Ungekürztes Werk "Das Schloss Dürande" von Joseph von Eichendorff (Seite 18)

Fenster waren fest verschlossen, Spiegel, Schränke und Marmortische standen unverrückt umher wie in der alten Zeit, niemand durfte, bei seiner Ungnade, der neuen Ereignisse erwähnen, die er verächtlich ignorierte. So saß er, im Staatskleide, frisiert, wie eine geputzte Leiche, am reichbesetzten Tisch vor den silbernen Armleuchtern und blätterte in alten Historienbüchern, seiner kriegerischen Jugend gedenkend. Die Bedienten eilten stumm über den glatten Boden hin und her, nur durch die Ritzen der Fensterladen sah man zuweilen das Wetterleuchten, und alle Viertelstunden hakte im Nebengemach die Flötenuhr knarrend ein und spielte einen Satz aus einer alten Opernarie.
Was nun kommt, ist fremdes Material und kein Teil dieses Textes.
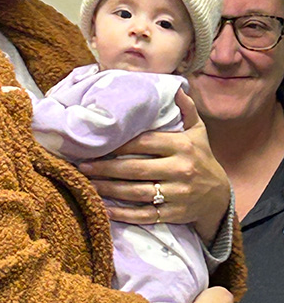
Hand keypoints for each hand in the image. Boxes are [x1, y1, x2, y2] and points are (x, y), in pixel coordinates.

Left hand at [78, 89, 230, 244]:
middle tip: (83, 165)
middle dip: (106, 168)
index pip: (145, 143)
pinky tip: (105, 209)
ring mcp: (177, 194)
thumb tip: (176, 87)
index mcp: (182, 147)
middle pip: (136, 169)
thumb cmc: (201, 158)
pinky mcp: (173, 214)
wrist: (218, 197)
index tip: (97, 143)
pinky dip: (123, 214)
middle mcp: (180, 170)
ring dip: (109, 189)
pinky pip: (144, 215)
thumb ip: (187, 110)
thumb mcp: (198, 132)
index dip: (119, 144)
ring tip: (88, 183)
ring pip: (136, 192)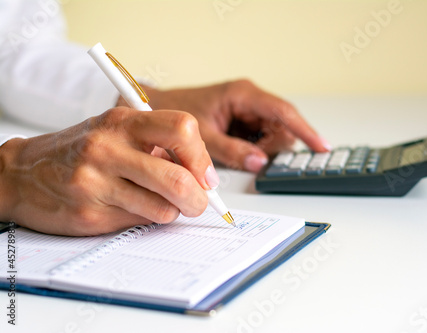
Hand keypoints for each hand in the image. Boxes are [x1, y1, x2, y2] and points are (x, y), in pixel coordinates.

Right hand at [0, 107, 216, 235]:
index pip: (182, 129)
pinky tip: (132, 208)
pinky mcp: (90, 213)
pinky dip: (147, 218)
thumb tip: (203, 175)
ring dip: (173, 211)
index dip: (202, 157)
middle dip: (199, 198)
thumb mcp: (115, 131)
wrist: (20, 173)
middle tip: (199, 201)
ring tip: (160, 203)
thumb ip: (157, 145)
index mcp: (121, 121)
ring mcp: (97, 182)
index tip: (206, 175)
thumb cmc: (78, 151)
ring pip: (164, 208)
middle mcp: (108, 149)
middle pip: (178, 178)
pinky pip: (140, 222)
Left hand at [132, 79, 330, 171]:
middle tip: (247, 156)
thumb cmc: (175, 113)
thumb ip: (231, 150)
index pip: (283, 112)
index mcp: (243, 95)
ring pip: (273, 135)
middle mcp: (250, 101)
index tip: (321, 146)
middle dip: (271, 146)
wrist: (157, 109)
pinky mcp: (243, 122)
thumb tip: (258, 162)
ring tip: (232, 150)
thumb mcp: (203, 136)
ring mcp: (248, 112)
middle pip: (281, 127)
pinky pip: (260, 139)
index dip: (305, 130)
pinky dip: (253, 150)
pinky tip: (234, 149)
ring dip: (261, 149)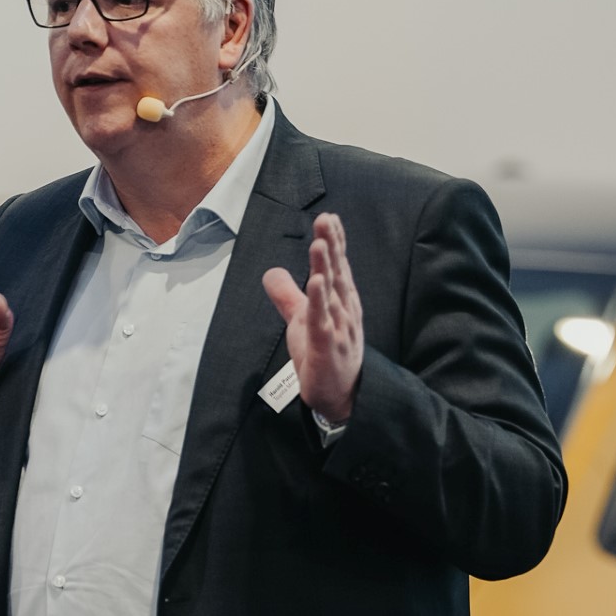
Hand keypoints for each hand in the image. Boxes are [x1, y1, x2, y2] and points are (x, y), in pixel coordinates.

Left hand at [262, 212, 362, 424]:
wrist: (341, 397)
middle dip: (331, 246)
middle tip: (326, 220)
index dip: (334, 243)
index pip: (337, 267)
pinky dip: (319, 302)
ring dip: (325, 268)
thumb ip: (288, 295)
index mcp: (340, 302)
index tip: (329, 219)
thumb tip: (272, 271)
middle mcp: (343, 311)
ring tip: (319, 243)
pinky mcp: (326, 348)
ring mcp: (337, 329)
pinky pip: (322, 322)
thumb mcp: (301, 320)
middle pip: (336, 273)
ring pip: (330, 294)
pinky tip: (316, 284)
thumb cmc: (325, 355)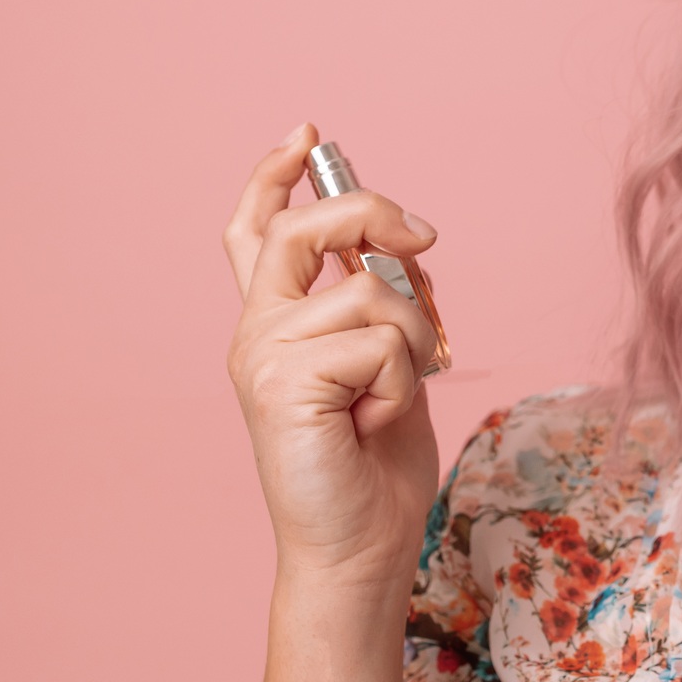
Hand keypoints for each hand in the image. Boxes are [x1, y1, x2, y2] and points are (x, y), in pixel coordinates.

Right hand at [223, 122, 445, 586]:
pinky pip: (378, 340)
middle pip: (301, 229)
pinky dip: (402, 381)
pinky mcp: (280, 384)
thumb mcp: (397, 363)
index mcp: (278, 324)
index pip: (255, 233)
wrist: (363, 547)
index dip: (275, 177)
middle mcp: (256, 332)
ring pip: (369, 291)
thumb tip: (408, 245)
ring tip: (393, 398)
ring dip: (415, 341)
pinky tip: (375, 422)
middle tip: (426, 238)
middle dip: (372, 214)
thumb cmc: (379, 465)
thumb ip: (390, 303)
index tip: (308, 133)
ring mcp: (261, 356)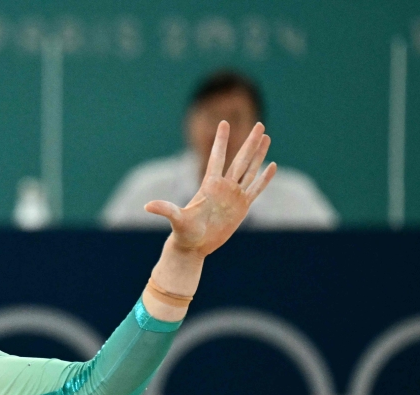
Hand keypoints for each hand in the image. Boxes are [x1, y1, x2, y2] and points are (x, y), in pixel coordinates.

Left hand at [145, 121, 276, 257]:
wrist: (193, 246)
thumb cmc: (184, 233)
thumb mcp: (177, 220)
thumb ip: (165, 210)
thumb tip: (147, 206)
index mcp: (209, 185)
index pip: (217, 157)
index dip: (221, 141)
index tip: (224, 122)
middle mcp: (223, 186)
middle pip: (240, 159)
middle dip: (249, 141)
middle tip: (259, 123)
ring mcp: (234, 195)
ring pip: (249, 170)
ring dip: (258, 154)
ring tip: (266, 137)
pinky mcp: (242, 207)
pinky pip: (256, 189)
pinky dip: (264, 178)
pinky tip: (272, 166)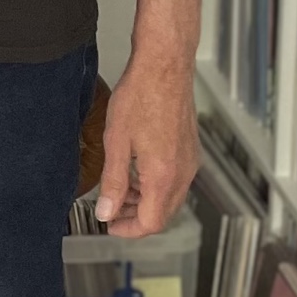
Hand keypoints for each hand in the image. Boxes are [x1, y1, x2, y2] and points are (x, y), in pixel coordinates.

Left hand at [94, 52, 198, 236]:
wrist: (165, 67)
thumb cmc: (141, 96)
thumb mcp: (116, 141)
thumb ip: (113, 181)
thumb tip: (106, 211)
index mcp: (163, 176)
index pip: (151, 223)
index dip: (128, 230)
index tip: (110, 225)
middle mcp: (183, 173)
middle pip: (163, 214)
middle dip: (136, 218)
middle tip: (111, 211)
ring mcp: (190, 162)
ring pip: (170, 198)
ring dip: (146, 202)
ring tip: (120, 191)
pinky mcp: (190, 150)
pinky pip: (175, 180)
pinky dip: (156, 186)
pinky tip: (136, 172)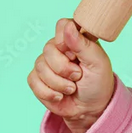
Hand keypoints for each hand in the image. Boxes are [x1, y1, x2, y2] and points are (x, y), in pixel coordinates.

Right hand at [28, 18, 114, 132]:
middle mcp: (59, 48)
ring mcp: (46, 62)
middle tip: (78, 76)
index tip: (75, 54)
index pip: (63, 25)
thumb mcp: (97, 63)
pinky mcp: (37, 78)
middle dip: (64, 68)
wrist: (90, 108)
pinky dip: (49, 92)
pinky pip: (33, 80)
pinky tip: (60, 95)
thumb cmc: (98, 82)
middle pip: (49, 48)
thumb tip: (68, 26)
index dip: (65, 40)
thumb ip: (83, 44)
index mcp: (76, 39)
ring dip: (59, 83)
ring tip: (72, 88)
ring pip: (40, 66)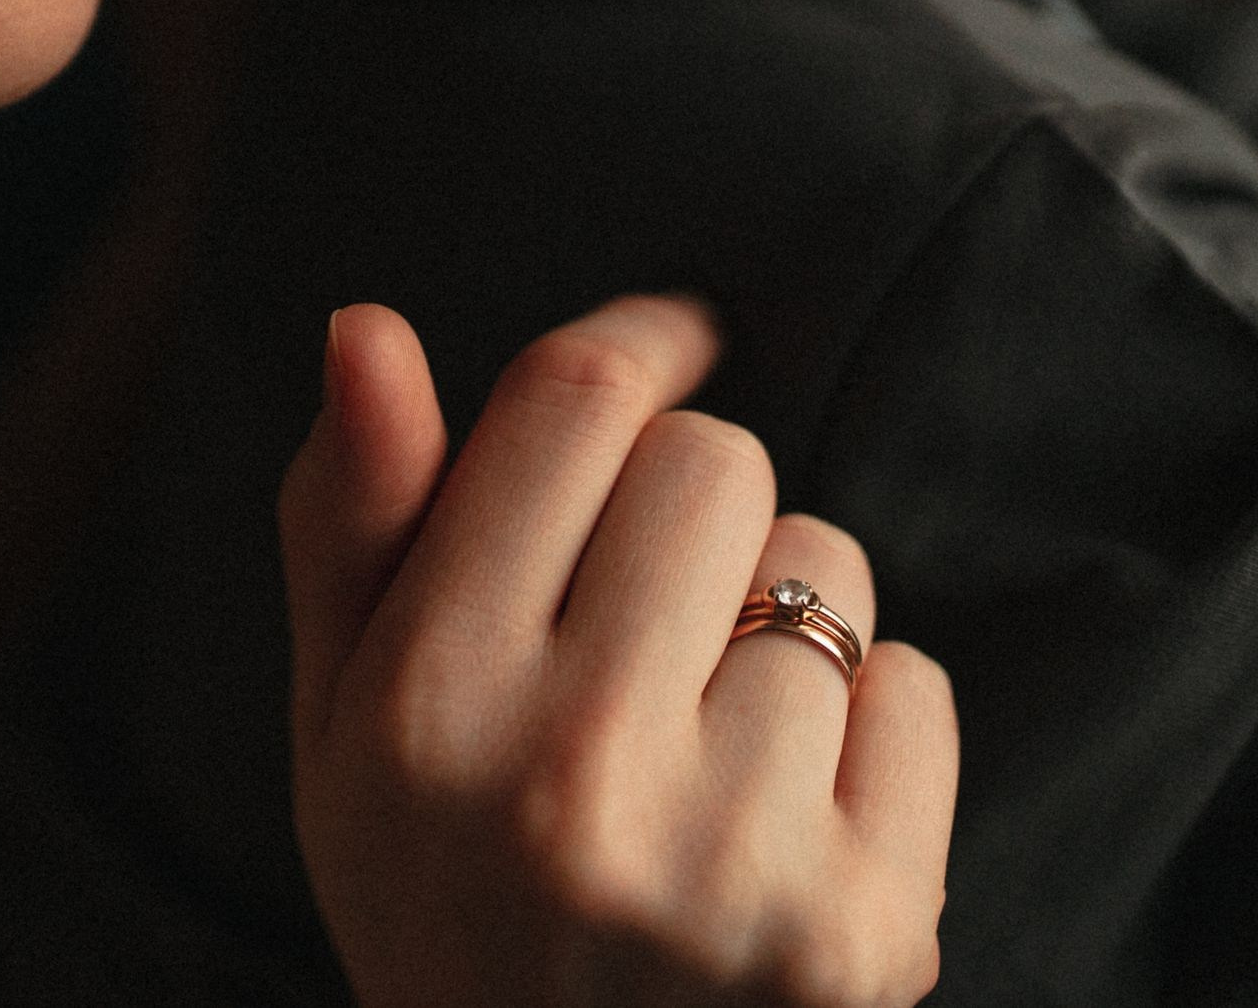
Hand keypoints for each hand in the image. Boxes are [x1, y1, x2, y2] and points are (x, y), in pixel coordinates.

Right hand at [281, 297, 957, 1007]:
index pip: (575, 403)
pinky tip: (784, 808)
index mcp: (427, 703)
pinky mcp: (869, 927)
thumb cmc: (440, 901)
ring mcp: (734, 858)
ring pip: (825, 569)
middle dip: (694, 500)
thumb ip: (350, 524)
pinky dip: (868, 721)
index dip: (641, 334)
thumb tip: (368, 329)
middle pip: (717, 459)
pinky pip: (917, 686)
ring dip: (779, 614)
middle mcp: (577, 773)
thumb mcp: (340, 726)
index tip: (674, 336)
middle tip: (652, 603)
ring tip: (706, 735)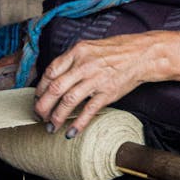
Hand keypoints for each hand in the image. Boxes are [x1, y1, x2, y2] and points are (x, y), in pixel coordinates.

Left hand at [34, 32, 163, 136]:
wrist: (141, 54)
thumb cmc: (116, 50)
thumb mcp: (90, 47)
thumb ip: (73, 60)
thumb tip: (55, 76)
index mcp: (77, 52)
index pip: (51, 72)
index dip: (41, 88)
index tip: (38, 97)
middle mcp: (84, 65)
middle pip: (55, 88)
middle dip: (42, 105)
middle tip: (39, 115)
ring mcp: (95, 80)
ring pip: (68, 101)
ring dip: (56, 117)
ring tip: (51, 126)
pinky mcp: (107, 93)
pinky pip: (88, 111)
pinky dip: (78, 124)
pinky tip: (70, 132)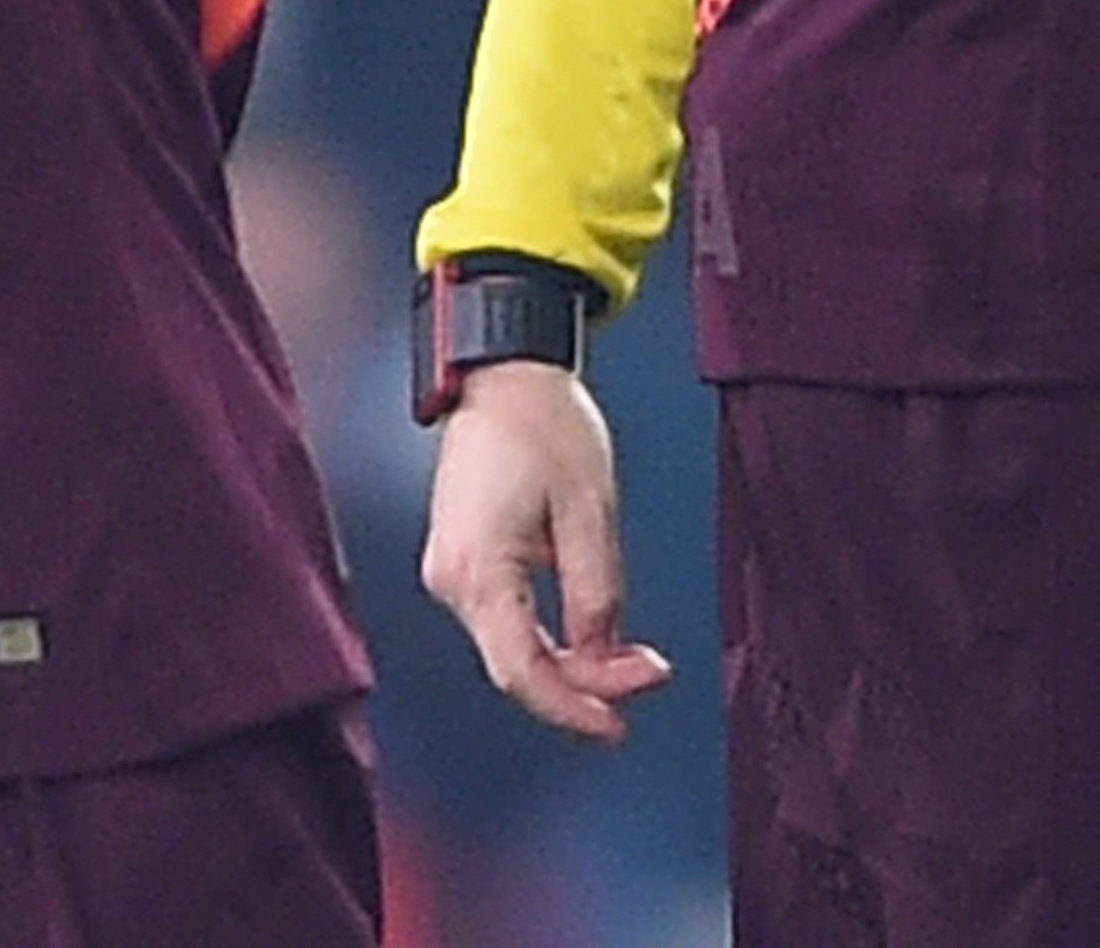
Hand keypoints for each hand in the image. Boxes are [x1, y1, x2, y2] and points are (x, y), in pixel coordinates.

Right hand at [416, 362, 675, 740]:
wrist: (502, 375)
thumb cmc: (541, 424)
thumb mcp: (590, 513)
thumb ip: (598, 595)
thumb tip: (604, 655)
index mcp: (479, 568)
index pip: (522, 671)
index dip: (573, 709)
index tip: (620, 725)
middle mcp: (451, 578)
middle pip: (516, 667)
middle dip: (585, 685)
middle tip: (648, 674)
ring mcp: (451, 570)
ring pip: (511, 649)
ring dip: (570, 664)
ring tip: (631, 659)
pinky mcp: (462, 561)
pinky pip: (504, 622)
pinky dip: (548, 639)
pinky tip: (589, 639)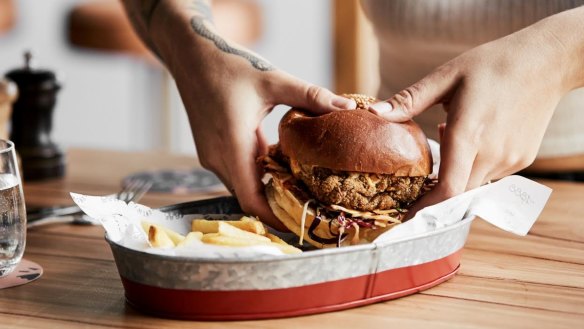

Da ließen sich auf einmal unten Stimmen vernehmen, drauf hörte man jemand eilig die Treppe heraufkommen, immer lauter und näher. »Ich muß herein!« rief es endlich an der Saaltür, sich durch die abwehrenden Diener drängend, und bleich, verstört und atemlos stürzte der Waldwärter in den Saal, in wilder Hast dem Grafen erzählend, was ihm soeben im Jägerhaus mit Renald begegnet.

Der Graf starrte ihn schweigend an. Dann, plötzlich einen Armleuchter ergreifend, richtete er sich zum Erstaunen der Diener ohne fremde Hülfe hoch auf. »Hüte sich, wer einen Dürande fangen will!« rief er, und gespenstisch wie ein Nachtwandler mit dem Leuchter quer durch den Saal schreitend, ging er auf eine kleine eichene Tür los, die zu dem Gewölbe des Eckturms führte. Die Diener, als sie sich vom ersten Entsetzen über sein grauenhaftes Aussehen erholt, standen verwirrt und unentschlossen um die Tafel. »Um Gottes willen«, rief da auf einmal ein Jäger herbeieilend, »laßt ihn nicht durch, dort in dem Eckturm habe ich auf sein Geheiß heimlich alles Pulver zusammentragen müssen; wir sind verloren, er sprengt uns alle mit sich in die Luft!« Der Kammerdiener, bei dieser schrecklichen Nachricht, faßte sich zuerst ein Herz und sprang rasch vor, um seinen Herrn zurückzuhalten, die andern folgten seinem Beispiel. Der Graf aber, da er sich so unerwartet verraten und überwältigt sah, schleuderte dem Nächsten den Armleuchter an den Kopf, darauf, krank wie er war, brach er selbst auf dem Boden zusammen.

Ein verworrenes Durcheinanderlaufen ging nun durch das ganze Schloß; man hatte den Grafen auf sein seidenes Himmelbett gebracht. Dort versuchte er vergeblich, sich noch einmal emporzurichten, zurücksinkend rief er: »Wer sagte da, daß der Renald nicht wahnsinnig ist?« Da alles still blieb, fuhr er leiser fort: »Ihr kennt den Renald nicht, er kann entsetzlich sein, wie fressend Feuer – läßt man denn reißende Tiere frei aufs Feld? – Ein schöner Löwe, wie er die Mähnen schüttelt – wenn sie nur nicht so blutig wären!« Hier, sich plötzlich besinnend, riß er die müden Augen weit auf und starrte die umherstehenden Diener verwundert an.

Der bestürzte Kammerdiener, der seine Blicke allmählich verlöschen sah, redete von geistlichem Beistand, aber der Graf, schon im Schatten des nahenden Todes, verfiel gleich darauf von neuem in fieberhafte Phantasien. Er sprach von einem großen, prächtigen Garten und einer langen, langen Allee, in der ihm seine verstorbene Gemahlin entgegenkäme immer näher und heller und schöner. »Nein, nein«, sagte er, »sie hat einen Sternenmantel um und eine funkelnde Krone auf dem Haupt.